Long silence, while Aufors shifted from foot to foot and stared at the wall and Genevieve remained a statue graven in stone: Woman, looking at her clenched hands.

“Is there anything else I can do for you, my lady?”

“Oh, Aufors,” she cried, unable to contain herself. “Even though I said we must be proper, I hoped you would go on being my friend.”

He reached for her hands, squeezed them painfully in his own, and said in a husky voice, “Never doubt it for a moment, Jenny. But don’t let me show it, for if I do, my words can only lead me directly to your lips.”

Stunned by his words, she drew back, jerking her hands from his amid a flood of feeling that was totally foreign to her.
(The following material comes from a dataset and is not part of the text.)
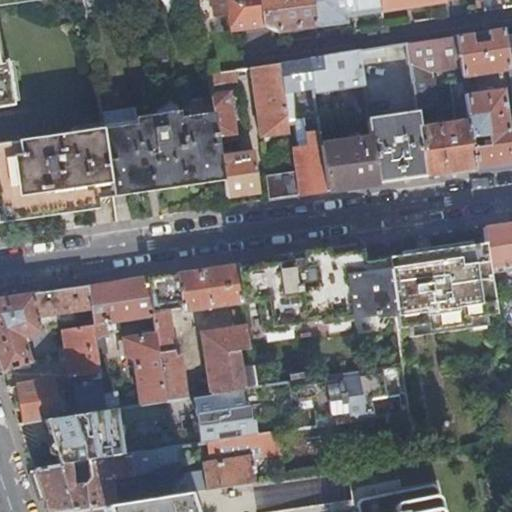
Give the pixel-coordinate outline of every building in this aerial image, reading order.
[(257,0),(208,0),(211,16),(226,13),(228,31),(236,30),(261,26),(257,0)] [(308,0),(257,0),(261,26),(266,27),(271,29),(275,33),(298,29),(305,28),(313,27),(308,0)] [(377,0),(308,0),(313,27),(329,25),(343,23),(342,18),(363,15),(380,12),(377,0)] [(377,0),(380,12),(412,7),(443,2),(442,0),(377,0)] [(442,0),(443,2),(445,17),(458,15),(455,0),(442,0)] [(313,27),(305,28),(306,39),(315,37),(313,27)] [(454,37),(459,68),(460,77),(508,70),(503,41),(501,29),(486,32),(488,43),(472,46),(470,34),(454,37)] [(448,38),(406,44),(415,112),(434,109),(429,73),(459,68),(454,37),(448,38)] [(511,39),(503,41),(508,70),(508,72),(511,71),(511,39)] [(382,48),(356,52),(358,60),(383,56),(382,48)] [(358,60),(356,52),(307,59),(311,91),(312,95),(361,87),(358,60)] [(307,59),(277,64),(281,95),(290,94),(311,91),(307,59)] [(0,108),(11,106),(11,101),(16,101),(10,61),(4,62),(4,60),(0,60),(0,108)] [(277,64),(268,66),(248,69),(258,138),(287,134),(285,117),(281,95),(277,64)] [(234,71),(207,75),(208,86),(240,82),(238,70),(234,71)] [(418,129),(425,178),(449,174),(474,171),(463,96),(461,80),(448,82),(454,124),(418,129)] [(463,96),(474,171),(497,167),(511,165),(511,130),(507,131),(501,90),(463,96)] [(209,94),(212,111),(216,138),(236,135),(229,91),(209,94)] [(290,94),(292,106),(313,103),(312,95),(311,91),(290,94)] [(290,94),(281,95),(285,117),(293,116),(292,106),(290,94)] [(101,129),(111,198),(152,192),(223,181),(219,158),(216,138),(212,111),(178,116),(177,109),(132,117),(134,124),(101,129)] [(366,120),(369,140),(375,185),(400,182),(425,178),(418,129),(415,112),(366,120)] [(290,151),(293,173),(296,197),(311,194),(326,192),(319,147),(315,118),(292,121),(296,149),(290,150),(290,151)] [(101,129),(100,124),(70,128),(71,133),(0,144),(0,225),(69,215),(98,211),(97,200),(111,198),(101,129)] [(319,147),(326,192),(350,189),(375,185),(369,140),(319,147)] [(219,158),(223,181),(225,198),(242,195),(258,193),(252,153),(219,158)] [(263,177),(266,201),(282,199),(296,197),(293,173),(263,177)] [(482,230),(484,245),(488,270),(511,266),(511,225),(508,226),(482,230)] [(393,315),(396,330),(422,327),(423,333),(467,326),(466,320),(495,316),(493,303),(488,270),(484,245),(437,251),(386,259),(393,315)] [(360,263),(358,248),(303,256),(235,266),(241,306),(265,302),(269,329),(349,318),(350,321),(393,315),(386,259),(360,263)] [(177,274),(145,279),(151,319),(154,337),(163,403),(185,400),(178,356),(174,356),(167,312),(179,310),(180,314),(241,306),(235,266),(177,274)] [(90,307),(93,328),(102,326),(151,319),(145,279),(97,286),(87,288),(90,307)] [(52,329),(79,325),(77,309),(90,307),(87,288),(0,300),(0,369),(2,375),(30,366),(23,345),(31,342),(34,359),(54,353),(52,329)] [(210,396),(242,391),(237,351),(248,349),(243,315),(235,316),(237,331),(201,337),(210,396)] [(102,326),(93,328),(60,333),(67,381),(74,381),(79,418),(105,413),(97,357),(106,355),(102,326)] [(132,362),(139,408),(163,403),(154,337),(120,341),(123,359),(132,362)] [(122,458),(122,457),(121,447),(120,441),(139,438),(138,429),(152,427),(153,437),(184,432),(183,422),(198,420),(200,432),(202,445),(207,444),(209,444),(209,445),(248,439),(258,437),(258,436),(277,433),(311,428),(319,427),(319,428),(406,414),(400,365),(242,391),(210,396),(202,397),(193,399),(185,400),(163,403),(139,408),(105,413),(79,418),(58,421),(43,424),(50,444),(59,468),(109,460),(122,458)] [(20,403),(23,427),(43,424),(58,421),(52,383),(17,388),(20,403)] [(193,399),(202,397),(201,390),(191,391),(193,399)] [(210,465),(202,466),(203,473),(186,476),(182,482),(156,486),(158,500),(185,496),(255,485),(252,466),(281,461),(280,454),(277,433),(258,436),(258,437),(248,439),(209,445),(209,444),(207,444),(210,465)] [(178,449),(133,455),(128,456),(122,457),(122,458),(109,460),(59,468),(34,472),(40,490),(46,507),(47,511),(82,511),(101,509),(114,507),(109,480),(131,477),(137,476),(169,471),(167,463),(180,461),(178,449)] [(463,511),(460,489),(356,506),(357,511),(463,511)] [(190,511),(185,496),(158,500),(122,505),(114,507),(101,509),(101,511),(190,511)]
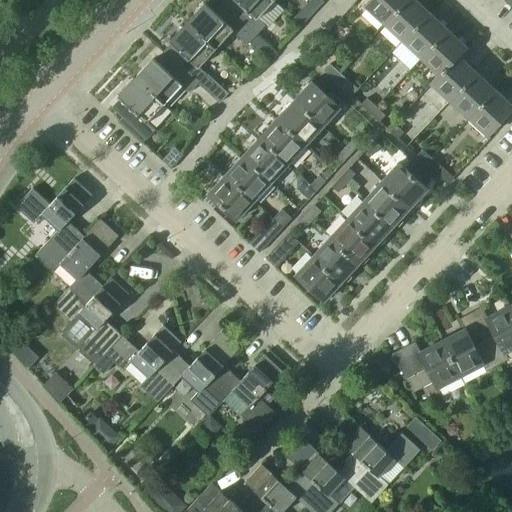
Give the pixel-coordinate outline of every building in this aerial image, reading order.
[(224,0),(222,3),(255,34),(256,34),(264,24),(256,17),(271,0),(224,0)] [(371,0),(366,7),(385,24),(407,0),(371,0)] [(407,0),(385,24),(403,42),(430,13),(415,0),(407,0)] [(206,1),(187,21),(215,46),(232,28),(248,42),(255,34),(222,3),(215,10),(206,1)] [(301,10),(294,18),(302,25),(304,23),(309,18),(301,10)] [(403,42),(422,59),(448,30),(430,13),(403,42)] [(173,41),(164,51),(197,82),(205,73),(207,71),(199,64),(215,46),(187,21),(171,39),(173,41)] [(422,59),(438,74),(440,76),(458,56),(466,47),(448,30),(422,59)] [(154,57),(135,77),(164,103),(180,84),(188,92),(197,82),(164,51),(157,59),(154,57)] [(430,83),(450,101),(476,73),(458,56),(440,76),(438,74),(430,83)] [(334,78),(340,72),(330,62),(324,69),(334,78)] [(334,78),(343,86),(353,95),(360,88),(350,78),(349,79),(340,72),(334,78)] [(205,73),(197,82),(209,92),(217,83),(205,73)] [(450,101),(468,118),(494,89),(476,73),(450,101)] [(164,103),(135,77),(118,96),(120,98),(112,106),(123,116),(146,138),(155,128),(147,121),(164,103)] [(311,80),(293,99),(321,126),(339,107),(311,80)] [(511,105),(494,89),(468,118),(487,135),(511,107),(511,105)] [(372,113),(377,107),(366,97),(361,103),(372,113)] [(293,99),(276,118),(304,145),(321,126),(293,99)] [(385,115),(377,107),(372,113),(380,120),(385,115)] [(123,116),(120,120),(143,141),(146,138),(123,116)] [(276,118),(259,136),(287,163),(304,145),(276,118)] [(394,123),(389,129),(398,137),(403,132),(394,123)] [(259,136),(242,154),(271,181),(287,163),(259,136)] [(353,137),(344,147),(350,153),(359,143),(353,137)] [(374,139),(365,149),(373,156),(381,146),(374,139)] [(350,153),(344,147),(335,156),(341,162),(350,153)] [(417,155),(426,164),(433,157),(424,148),(417,155)] [(242,154),(225,173),(253,200),(271,181),(242,154)] [(433,157),(426,164),(446,182),(453,175),(433,157)] [(399,162),(381,181),(409,207),(427,188),(399,162)] [(348,167),(339,177),(346,184),(355,174),(348,167)] [(253,200),(225,173),(207,192),(235,219),(253,200)] [(319,175),(311,184),(316,189),(325,180),(319,175)] [(86,235),(86,234),(69,219),(92,193),(74,176),(50,202),(33,186),(16,204),(34,221),(42,212),(59,227),(51,236),(70,253),(86,235)] [(346,184),(339,177),(331,185),(338,193),(346,184)] [(381,181),(364,200),(392,226),(409,207),(381,181)] [(316,189),(311,184),(302,193),(308,199),(316,189)] [(364,200),(347,218),(375,244),(392,226),(364,200)] [(314,204),(305,213),(313,220),(321,210),(314,204)] [(280,207),(271,217),(282,227),(291,217),(280,207)] [(313,220),(305,213),(296,222),(304,230),(313,220)] [(78,277),(70,286),(88,302),(105,284),(104,283),(88,268),(119,234),(101,217),(86,234),(86,235),(70,253),(51,236),(35,254),(53,270),(61,262),(78,277)] [(282,227),(271,217),(248,242),(259,252),(282,227)] [(347,218),(330,236),(358,262),(375,244),(347,218)] [(264,257),(274,266),(298,240),(288,231),(264,257)] [(330,236),(313,255),(341,281),(358,262),(330,236)] [(341,281),(313,255),(295,275),(323,300),(341,281)] [(70,286),(54,303),(72,320),(80,311),(96,326),(88,334),(76,348),(95,365),(107,352),(123,334),(105,317),(129,290),(112,274),(104,283),(105,284),(88,302),(70,286)] [(482,307),(470,313),(496,363),(503,359),(505,355),(504,352),(511,348),(511,311),(509,306),(487,317),(482,307)] [(464,330),(442,341),(460,375),(483,363),(485,368),(496,363),(470,313),(459,319),(464,330)] [(107,352),(95,365),(104,373),(116,360),(124,367),(131,359),(148,374),(140,383),(159,399),(174,382),(157,366),(173,348),(181,339),(163,322),(139,348),(123,334),(107,352)] [(190,363),(173,348),(157,366),(174,382),(182,374),(199,389),(190,398),(209,415),(210,415),(226,397),(208,381),(224,364),(224,363),(240,345),(222,328),(190,363)] [(21,340),(11,351),(28,369),(39,357),(21,340)] [(437,387),(460,375),(442,341),(421,352),(416,342),(393,354),(412,391),(434,380),(437,387)] [(224,364),(208,381),(226,397),(233,389),(250,404),(242,413),(260,430),(277,412),(259,396),(283,369),(265,352),(241,379),(224,363),(224,364)] [(55,372),(43,386),(60,404),(73,389),(64,380),(55,372)] [(100,418),(89,430),(109,449),(120,437),(100,418)] [(345,443),(353,450),(372,467),(355,486),(372,502),(388,483),(380,476),(396,459),(404,467),(420,449),(402,433),(387,449),(361,425),(345,443)] [(426,426),(417,436),(432,450),(441,440),(426,426)] [(285,454),(303,470),(321,486),(304,504),(312,511),(331,511),(339,503),(330,495),(346,478),(355,486),(372,467),(353,450),(337,467),(303,435),(285,454)] [(245,481),(254,489),(272,505),(265,511),(281,511),(296,497),(304,504),(321,486),(303,470),(288,486),(262,463),(245,481)] [(213,481),(188,508),(192,511),(265,511),(272,505),(254,489),(240,505),(213,481)]
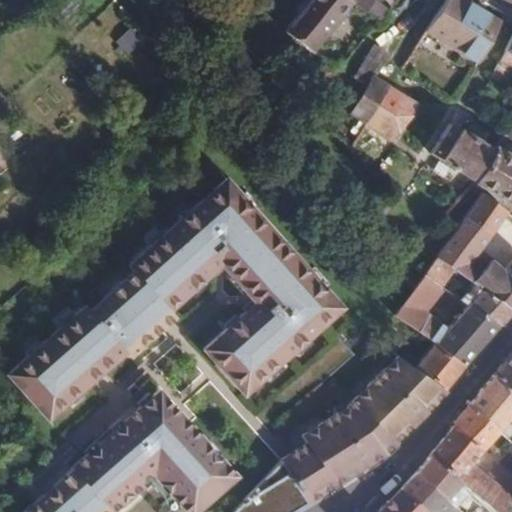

It was like a drunkenness, a tottery feeling, as though both her legs and her brain had lost their blood supply, which had suddenly gone heatedly elsewhere in a frightening maelstrom of feeling. It was as though something clutched her there, clutched and squeezed! She was fainting, drowning, and it took all her strength not to fall forward into Aufors’s arms. Instead, she grasped the arm of her chair and flapped the fingers of her other hand at him, as though shooing chickens, meaninggo away, oh, go away, what have I done? He gave her a look of tragic intensity and went to gasp for breath outside the room, while she, inside the room, did the same.